### TO DO
1. In the electric kiln email thread, where does Arnold Howard say he has found the greatest number of mistakes in kilns?
2. Write the next part of the electric kiln email thread, picking up right after its last line.

### PASSAGE
============
[Clayart] an electric kiln experience

Arnold Howard arnoldhoward at gmail.com
Mon Oct 11 13:26:52 UTC 2021


The greatest number of mistakes I have found in kilns is with relays. People are busy and rush through their maintenance tasks. Perhaps they think, “This is easy. Anyone can do it.”

The latest example from last week: A jumper wire to the relay coils was disconnected. The wire had been repaired and was so short that the wire worked its way out of a push on terminal. 

The light switch for the studio had been maintained with the same rush for time. Bare wires stuck out from the wall where a switch had been. Since the switch was missing, the customer turned on the lights by flipping a breaker. Whenever the breaker was flipped, the porch light and studio overhead lights came on together. 

Sincerely,
Arnold Howard

Sent from my iPhone

> On Sep 27, 2021, at 8:50 PM, William Schran <wschran at twc.com> wrote:
> 
> Every time I change elements in my or others programmable electric
> kiln I also replace the relays at same time. Relatively inexpensive
> part that like elements also have a limited life time off switching on
> and off.
> 
> Bill
> 
> William Schranwschran at twc.com703-505-1617
> 
>    -----------------------------------------From: "Gregg Lindsley" 
> To: "Clayart"
> Cc: 
> Sent: Monday September 27 2021 1:43:35PM
> Subject: [Clayart] an electric kiln experience
> 
> I have just had an experience with one of my kilns, a paragon tnf273,
> that was really interesting. I have never had a kiln respond to
> maintainence like this one did, starting because i changed out 5
> bricks
> on the top row where element one was.
============
Data records
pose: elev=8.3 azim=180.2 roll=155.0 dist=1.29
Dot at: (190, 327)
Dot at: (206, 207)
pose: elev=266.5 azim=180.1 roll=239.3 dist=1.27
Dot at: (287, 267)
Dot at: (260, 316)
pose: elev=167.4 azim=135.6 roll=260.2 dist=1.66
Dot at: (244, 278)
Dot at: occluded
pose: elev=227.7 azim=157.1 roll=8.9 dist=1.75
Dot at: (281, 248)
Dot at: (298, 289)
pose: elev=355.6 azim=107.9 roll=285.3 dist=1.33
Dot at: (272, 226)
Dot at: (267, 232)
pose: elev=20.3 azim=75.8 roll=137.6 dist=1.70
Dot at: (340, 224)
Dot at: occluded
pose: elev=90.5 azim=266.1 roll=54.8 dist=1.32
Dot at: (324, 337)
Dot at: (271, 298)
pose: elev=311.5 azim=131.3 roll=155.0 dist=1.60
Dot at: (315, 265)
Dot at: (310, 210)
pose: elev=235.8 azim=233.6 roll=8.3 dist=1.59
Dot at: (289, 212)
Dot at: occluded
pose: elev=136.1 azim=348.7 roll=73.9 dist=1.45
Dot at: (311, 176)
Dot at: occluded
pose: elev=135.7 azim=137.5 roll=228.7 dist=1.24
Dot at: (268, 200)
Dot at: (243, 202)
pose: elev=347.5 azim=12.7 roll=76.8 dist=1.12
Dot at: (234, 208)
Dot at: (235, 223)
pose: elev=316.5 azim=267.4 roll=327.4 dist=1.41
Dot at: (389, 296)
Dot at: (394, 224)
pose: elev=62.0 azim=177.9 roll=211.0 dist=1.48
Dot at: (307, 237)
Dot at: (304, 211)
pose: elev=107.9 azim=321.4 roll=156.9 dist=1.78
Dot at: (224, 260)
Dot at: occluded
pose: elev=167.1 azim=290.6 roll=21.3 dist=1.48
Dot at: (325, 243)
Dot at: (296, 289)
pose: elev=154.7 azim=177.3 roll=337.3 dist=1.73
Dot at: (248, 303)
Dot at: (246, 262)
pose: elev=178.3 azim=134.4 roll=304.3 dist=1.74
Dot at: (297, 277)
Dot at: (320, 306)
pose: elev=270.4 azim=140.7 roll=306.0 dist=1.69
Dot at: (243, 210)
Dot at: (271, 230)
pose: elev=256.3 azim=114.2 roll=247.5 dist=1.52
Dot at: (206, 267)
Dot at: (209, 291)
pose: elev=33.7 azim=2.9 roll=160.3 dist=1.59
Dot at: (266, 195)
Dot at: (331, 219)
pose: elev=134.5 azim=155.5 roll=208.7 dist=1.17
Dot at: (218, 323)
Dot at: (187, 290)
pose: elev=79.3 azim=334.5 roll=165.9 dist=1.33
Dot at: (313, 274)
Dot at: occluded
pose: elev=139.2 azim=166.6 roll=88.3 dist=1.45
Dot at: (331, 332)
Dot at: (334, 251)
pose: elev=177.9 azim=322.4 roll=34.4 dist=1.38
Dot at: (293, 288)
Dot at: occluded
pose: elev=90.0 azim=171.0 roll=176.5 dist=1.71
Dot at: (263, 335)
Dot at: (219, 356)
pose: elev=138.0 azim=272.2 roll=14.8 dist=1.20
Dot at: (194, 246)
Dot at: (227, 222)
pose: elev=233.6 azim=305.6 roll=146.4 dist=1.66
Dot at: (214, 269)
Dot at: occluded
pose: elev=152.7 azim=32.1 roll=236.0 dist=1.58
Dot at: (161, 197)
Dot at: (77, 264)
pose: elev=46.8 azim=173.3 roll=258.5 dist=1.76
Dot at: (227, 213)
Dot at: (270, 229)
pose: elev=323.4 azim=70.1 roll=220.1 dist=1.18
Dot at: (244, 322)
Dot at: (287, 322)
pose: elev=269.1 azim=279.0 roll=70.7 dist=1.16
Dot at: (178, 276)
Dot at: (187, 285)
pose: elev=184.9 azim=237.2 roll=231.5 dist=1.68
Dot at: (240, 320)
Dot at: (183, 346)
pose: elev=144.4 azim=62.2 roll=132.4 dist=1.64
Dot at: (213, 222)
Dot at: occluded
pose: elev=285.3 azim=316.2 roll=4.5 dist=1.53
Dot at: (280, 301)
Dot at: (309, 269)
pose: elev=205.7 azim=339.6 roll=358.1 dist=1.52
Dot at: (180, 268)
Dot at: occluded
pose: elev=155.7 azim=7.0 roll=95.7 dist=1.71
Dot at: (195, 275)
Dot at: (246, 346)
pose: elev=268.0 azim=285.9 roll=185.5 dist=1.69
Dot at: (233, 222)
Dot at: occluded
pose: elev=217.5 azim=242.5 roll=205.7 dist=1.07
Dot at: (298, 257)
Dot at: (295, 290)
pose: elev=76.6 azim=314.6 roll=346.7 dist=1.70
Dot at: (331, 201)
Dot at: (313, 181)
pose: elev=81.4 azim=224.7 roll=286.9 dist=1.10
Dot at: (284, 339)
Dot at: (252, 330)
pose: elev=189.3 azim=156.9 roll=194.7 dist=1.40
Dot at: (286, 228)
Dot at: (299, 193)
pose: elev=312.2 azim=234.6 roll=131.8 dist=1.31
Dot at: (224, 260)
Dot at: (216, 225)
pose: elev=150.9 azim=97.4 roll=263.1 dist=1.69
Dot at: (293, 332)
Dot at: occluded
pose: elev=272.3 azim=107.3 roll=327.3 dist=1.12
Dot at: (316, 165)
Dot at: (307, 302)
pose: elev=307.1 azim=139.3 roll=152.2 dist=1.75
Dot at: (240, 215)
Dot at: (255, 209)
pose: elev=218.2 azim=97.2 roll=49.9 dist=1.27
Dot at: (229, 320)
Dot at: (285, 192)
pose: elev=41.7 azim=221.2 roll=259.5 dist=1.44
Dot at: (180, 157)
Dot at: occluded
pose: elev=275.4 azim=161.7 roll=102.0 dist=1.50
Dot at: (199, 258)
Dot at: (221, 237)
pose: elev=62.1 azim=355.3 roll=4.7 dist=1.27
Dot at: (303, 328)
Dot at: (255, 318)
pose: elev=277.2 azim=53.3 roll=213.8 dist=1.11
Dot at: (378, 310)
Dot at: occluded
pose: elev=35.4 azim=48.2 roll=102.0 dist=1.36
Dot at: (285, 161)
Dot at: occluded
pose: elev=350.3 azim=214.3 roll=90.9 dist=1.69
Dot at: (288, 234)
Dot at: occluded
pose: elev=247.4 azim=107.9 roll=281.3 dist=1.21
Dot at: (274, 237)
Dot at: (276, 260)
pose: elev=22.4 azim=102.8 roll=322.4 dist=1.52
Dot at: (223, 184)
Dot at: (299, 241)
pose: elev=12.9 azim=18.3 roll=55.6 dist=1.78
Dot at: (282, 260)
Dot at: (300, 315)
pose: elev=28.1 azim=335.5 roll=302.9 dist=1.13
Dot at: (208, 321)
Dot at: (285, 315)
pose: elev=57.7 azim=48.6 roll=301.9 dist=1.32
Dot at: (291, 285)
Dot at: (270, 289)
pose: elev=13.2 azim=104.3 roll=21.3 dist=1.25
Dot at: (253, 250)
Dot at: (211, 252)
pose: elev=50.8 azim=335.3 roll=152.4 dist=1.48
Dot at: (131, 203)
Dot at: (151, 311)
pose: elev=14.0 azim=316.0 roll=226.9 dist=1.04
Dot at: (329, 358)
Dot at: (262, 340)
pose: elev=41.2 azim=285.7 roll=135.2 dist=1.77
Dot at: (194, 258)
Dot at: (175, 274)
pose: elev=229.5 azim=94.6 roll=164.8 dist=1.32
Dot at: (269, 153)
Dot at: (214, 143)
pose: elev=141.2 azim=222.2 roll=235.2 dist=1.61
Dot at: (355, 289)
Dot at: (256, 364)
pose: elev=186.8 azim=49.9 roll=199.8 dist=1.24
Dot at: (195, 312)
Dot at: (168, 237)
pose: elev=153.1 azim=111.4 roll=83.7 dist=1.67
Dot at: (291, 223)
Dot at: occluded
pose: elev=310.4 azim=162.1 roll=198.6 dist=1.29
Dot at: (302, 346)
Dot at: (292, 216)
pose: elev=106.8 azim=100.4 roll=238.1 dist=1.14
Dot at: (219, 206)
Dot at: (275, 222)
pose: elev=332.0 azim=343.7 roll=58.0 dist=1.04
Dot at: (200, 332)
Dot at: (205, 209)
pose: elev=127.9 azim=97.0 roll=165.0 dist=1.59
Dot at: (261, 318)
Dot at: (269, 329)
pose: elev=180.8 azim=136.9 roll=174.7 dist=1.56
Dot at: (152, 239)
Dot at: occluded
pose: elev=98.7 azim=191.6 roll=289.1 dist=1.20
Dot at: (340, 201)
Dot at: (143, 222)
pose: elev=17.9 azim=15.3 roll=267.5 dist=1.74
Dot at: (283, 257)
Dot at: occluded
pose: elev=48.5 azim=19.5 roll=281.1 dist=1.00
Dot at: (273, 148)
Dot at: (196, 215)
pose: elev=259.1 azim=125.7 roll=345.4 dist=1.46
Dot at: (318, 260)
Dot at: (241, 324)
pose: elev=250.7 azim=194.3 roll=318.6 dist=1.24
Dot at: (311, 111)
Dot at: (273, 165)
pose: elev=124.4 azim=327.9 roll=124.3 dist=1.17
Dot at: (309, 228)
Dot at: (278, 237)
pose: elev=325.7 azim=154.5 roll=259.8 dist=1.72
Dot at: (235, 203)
============
### TASK-BY-TASK ANSWERS
1. With relays.

2.
> I replaced element one and two, brand new, after i replaced the
> brick. I
> replaced the brick because i realized that the elements do not work
> well if
> they do not have the support of the brick, i.e. if they are hanging
> out in
> space. why? don't know.
> This change brought more demand on the other parts that apparently
> were
> also not functioning well, getting old, and gave up the effort. The
> breaker in the disconnect was the first to go, immediately failing to
> carry
> the load after 1400 degrees F. It tripped twice.
> Then, after replalcing it, it wouldn't climb more than 100 degrees an
> hour. The bottom element tested at 16 ohms, right at the 10 percent
> range
> that paragon says is too much. I would have left it, because 16
> didn't
> seem to be that bad. But, I decided to change it, to see if that was
> the
> problem. Nope. So after talking with Mike at Creative Ceramics in
> Santa
> Rosa, very experienced with electric kilns, I got 3 relays and put
> them
> in. There wasn't much more to replace.
> I tested the relays already in there before I changed them, and they
> all
> tested at 240V. cold. Doesn't mean they won't fail at temp. Which I
> guess
> one or more of them did, as now the kiln is running just fine, able
> to
> keep up with the ramp entered.
> I think the lesson here for those who fire electric is to keep up
> with
> the maintenance of the kiln, as performance can deteriorate without
> you
> realizing it.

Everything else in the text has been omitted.